*** Extract to read Section Begins ***
The threshold issue to be resolved is whether petitioner may assail in this petition for review on certiorari the CA Decision which modified the RTC Judgment convicting respondent of attempted rape to acts of lasciviousness.
We answer in the negative.
In People v. Balunsat, where the CA modified the accused-appellant’s conviction from attempted rape to acts of lasciviousness, we held that since the CA had already acquitted the accused of attempted rape, a review of the downgrading of the crime will violate the respondent’s right against double jeopardy. We stated as follows:
Concerning Criminal Case No. 781-T, the Court of Appeals modified the guilty verdict of the RTC against Nelson from attempted rape to acts of lasciviousness. We can no longer review the “downgrading” of the crime by the appellate court without violating the right against double jeopardy, which proscribes an appeal from a judgment of acquittal or for the purpose of increasing the penalty imposed upon the accused. In effect, the Court of Appeals already acquitted Nelson of the charge of attempted rape, convicting him only for acts of lasciviousness, a crime with a less severe penalty. x x x.
A judgment of acquittal, whether ordered by the trial or the appellate court, is final, unappealable, and immediately executory upon its promulgation. The case of People v. Hon. Velasco provides the reason for such rule, to wit:
The fundamental philosophy highlighting the finality of an acquittal by the trial court cuts deep into “the humanity of the laws and in a jealous watchfulness over the rights of the citizen, when brought in unequal contest with the State. x x x.” Thus, Green expressed the concern that “(t)he underlying idea, one that is deeply ingrained in at least the Anglo-American system of jurisprudence, is that the State with all its resources and power should not be allowed to make repeated attempts to convict an individual for an alleged offense, thereby subjecting him to embarrassment, expense and ordeal and compelling him to live in a continuing state of anxiety and insecurity, as well as enhancing the possibility that even though innocent, he may be found guilty.”
*** Extract to read Section Ends ***
*** Input data Section Begins ***
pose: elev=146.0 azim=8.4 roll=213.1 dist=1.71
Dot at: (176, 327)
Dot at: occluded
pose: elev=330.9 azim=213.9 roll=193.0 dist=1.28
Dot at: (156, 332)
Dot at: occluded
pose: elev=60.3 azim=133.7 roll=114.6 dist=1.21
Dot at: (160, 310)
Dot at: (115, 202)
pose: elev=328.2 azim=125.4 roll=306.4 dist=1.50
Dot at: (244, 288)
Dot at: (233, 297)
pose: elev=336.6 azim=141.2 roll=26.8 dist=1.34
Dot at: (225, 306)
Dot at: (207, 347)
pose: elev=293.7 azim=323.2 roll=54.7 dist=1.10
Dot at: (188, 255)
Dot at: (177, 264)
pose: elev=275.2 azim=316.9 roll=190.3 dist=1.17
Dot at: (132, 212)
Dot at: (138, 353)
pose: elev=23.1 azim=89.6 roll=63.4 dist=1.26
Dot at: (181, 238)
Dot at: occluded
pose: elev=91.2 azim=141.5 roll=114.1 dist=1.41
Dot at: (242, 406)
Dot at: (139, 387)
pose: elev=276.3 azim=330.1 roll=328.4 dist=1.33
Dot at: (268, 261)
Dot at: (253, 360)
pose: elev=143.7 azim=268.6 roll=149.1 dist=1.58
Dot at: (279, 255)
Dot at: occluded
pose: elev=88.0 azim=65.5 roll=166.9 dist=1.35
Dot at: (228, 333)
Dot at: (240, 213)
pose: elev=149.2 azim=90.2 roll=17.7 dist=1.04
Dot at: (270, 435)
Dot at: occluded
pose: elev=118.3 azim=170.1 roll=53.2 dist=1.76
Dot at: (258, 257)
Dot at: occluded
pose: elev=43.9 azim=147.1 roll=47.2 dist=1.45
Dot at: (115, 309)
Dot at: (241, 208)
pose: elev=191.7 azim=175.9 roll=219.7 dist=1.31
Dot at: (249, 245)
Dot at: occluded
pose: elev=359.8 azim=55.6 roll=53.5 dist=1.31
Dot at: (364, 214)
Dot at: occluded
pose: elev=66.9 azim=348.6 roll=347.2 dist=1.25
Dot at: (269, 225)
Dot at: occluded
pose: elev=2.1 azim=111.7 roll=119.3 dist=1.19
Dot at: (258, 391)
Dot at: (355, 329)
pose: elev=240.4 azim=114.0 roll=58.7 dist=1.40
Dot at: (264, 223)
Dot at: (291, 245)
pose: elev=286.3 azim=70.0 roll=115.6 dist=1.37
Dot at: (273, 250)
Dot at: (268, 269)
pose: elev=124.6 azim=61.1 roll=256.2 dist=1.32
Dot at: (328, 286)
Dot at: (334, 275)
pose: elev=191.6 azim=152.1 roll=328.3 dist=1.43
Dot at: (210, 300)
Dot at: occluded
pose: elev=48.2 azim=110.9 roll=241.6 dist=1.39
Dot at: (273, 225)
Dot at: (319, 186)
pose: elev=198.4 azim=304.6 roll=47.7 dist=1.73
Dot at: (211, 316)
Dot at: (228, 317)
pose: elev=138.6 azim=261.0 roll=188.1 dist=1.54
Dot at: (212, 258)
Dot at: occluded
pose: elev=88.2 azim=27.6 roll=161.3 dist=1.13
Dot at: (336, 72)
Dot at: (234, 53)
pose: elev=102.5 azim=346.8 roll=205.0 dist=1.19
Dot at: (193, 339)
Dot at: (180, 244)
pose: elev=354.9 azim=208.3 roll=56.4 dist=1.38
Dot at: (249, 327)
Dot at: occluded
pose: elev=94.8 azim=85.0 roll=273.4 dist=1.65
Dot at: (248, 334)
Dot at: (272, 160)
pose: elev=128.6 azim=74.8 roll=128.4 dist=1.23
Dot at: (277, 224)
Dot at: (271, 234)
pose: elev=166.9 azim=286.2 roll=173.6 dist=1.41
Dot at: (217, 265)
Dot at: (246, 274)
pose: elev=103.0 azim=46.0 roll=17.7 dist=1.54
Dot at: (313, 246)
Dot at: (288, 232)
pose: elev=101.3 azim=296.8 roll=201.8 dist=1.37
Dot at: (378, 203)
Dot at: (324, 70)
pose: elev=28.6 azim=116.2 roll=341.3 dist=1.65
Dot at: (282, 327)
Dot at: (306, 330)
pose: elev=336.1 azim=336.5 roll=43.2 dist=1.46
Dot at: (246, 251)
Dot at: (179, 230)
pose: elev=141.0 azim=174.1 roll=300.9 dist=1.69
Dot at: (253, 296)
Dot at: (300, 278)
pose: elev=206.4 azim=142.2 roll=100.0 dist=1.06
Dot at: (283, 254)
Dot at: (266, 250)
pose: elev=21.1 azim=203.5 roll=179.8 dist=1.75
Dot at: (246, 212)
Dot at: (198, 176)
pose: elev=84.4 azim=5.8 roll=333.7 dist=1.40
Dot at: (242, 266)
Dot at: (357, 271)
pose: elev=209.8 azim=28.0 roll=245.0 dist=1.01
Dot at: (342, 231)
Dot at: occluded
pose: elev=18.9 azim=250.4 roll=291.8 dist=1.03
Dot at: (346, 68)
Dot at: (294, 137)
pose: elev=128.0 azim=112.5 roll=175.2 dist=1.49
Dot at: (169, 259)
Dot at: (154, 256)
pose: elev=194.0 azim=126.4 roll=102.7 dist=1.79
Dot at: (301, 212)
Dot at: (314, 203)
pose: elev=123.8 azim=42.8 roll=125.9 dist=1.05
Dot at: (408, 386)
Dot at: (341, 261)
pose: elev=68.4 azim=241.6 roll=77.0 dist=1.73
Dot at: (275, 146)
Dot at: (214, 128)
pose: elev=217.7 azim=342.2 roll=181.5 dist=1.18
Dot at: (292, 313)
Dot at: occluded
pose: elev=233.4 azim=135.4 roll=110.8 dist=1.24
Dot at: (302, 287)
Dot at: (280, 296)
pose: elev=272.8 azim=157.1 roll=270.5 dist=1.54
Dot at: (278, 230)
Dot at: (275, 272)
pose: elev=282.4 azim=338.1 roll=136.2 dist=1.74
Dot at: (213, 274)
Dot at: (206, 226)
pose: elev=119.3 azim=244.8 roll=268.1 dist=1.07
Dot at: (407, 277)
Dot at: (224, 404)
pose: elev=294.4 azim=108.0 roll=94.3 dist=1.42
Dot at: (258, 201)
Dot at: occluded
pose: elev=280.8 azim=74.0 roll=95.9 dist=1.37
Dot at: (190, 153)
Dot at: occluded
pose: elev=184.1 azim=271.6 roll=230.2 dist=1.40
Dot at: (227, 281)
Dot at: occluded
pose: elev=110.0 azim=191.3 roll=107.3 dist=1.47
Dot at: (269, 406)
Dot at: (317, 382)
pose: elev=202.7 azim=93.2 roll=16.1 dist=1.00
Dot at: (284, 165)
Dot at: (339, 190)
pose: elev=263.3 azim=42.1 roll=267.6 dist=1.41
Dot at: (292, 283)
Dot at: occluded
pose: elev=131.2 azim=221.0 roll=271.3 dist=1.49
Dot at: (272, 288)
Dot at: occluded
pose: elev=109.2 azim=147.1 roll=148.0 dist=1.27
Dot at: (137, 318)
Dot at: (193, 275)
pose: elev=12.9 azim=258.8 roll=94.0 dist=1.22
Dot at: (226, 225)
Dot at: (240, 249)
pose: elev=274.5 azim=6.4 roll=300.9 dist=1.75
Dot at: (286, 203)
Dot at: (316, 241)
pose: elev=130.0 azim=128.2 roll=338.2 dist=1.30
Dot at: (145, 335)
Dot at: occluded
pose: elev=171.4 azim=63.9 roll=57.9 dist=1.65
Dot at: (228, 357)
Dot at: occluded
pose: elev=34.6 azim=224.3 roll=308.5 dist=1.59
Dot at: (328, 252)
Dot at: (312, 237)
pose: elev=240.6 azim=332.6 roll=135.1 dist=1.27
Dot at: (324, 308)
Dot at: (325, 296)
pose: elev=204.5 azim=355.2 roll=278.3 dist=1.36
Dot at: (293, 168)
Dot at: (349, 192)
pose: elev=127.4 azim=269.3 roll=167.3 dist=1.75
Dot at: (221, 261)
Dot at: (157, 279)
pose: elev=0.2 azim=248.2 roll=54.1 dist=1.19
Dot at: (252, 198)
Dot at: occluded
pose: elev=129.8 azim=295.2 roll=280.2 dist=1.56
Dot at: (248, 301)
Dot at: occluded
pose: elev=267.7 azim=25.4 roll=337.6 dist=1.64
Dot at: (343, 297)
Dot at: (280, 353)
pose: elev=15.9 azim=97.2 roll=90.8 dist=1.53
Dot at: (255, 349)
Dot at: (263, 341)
*** Input data Section Ends ***
## [Work to complete]
a) Answer these questions on the double jeopardy excerpt:
(i) How does the Court answer the threshold issue?
(ii) Which case is cited for the reason behind the rule that a judgment of acquittal is final?
(iii) According to the quotation attributed to Green, to what three things do repeated attempts by the State to convict subject an individual?
b) Carry the double jeopardy excerpt forward from its final sentence.
The rows bear no relation to the double jeopardy excerpt.

## [Expected results]
a)
(i) In the negative.
(ii) People v. Hon. Velasco.
(iii) Embarrassment, expense and ordeal.

b)
It is axiomatic that on the basis of humanity, fairness and justice, an acquitted defendant is entitled to the right of repose as a direct consequence of the finality of his acquittal. The philosophy underlying this rule establishing the absolute nature of acquittals is “part of the paramount importance criminal justice system attaches to the protection of the innocent against wrongful conviction.” The interest in the finality-of-acquittal rule, confined exclusively to verdicts of not guilty, is easy to understand: it is a need for “repose,” a desire to know the exact extent of one’s liability. With this right of repose, the criminal justice system has built in a protection to insure that the innocent, even those whose innocence rests upon a jury’s leniency, will not be found guilty in a subsequent proceeding.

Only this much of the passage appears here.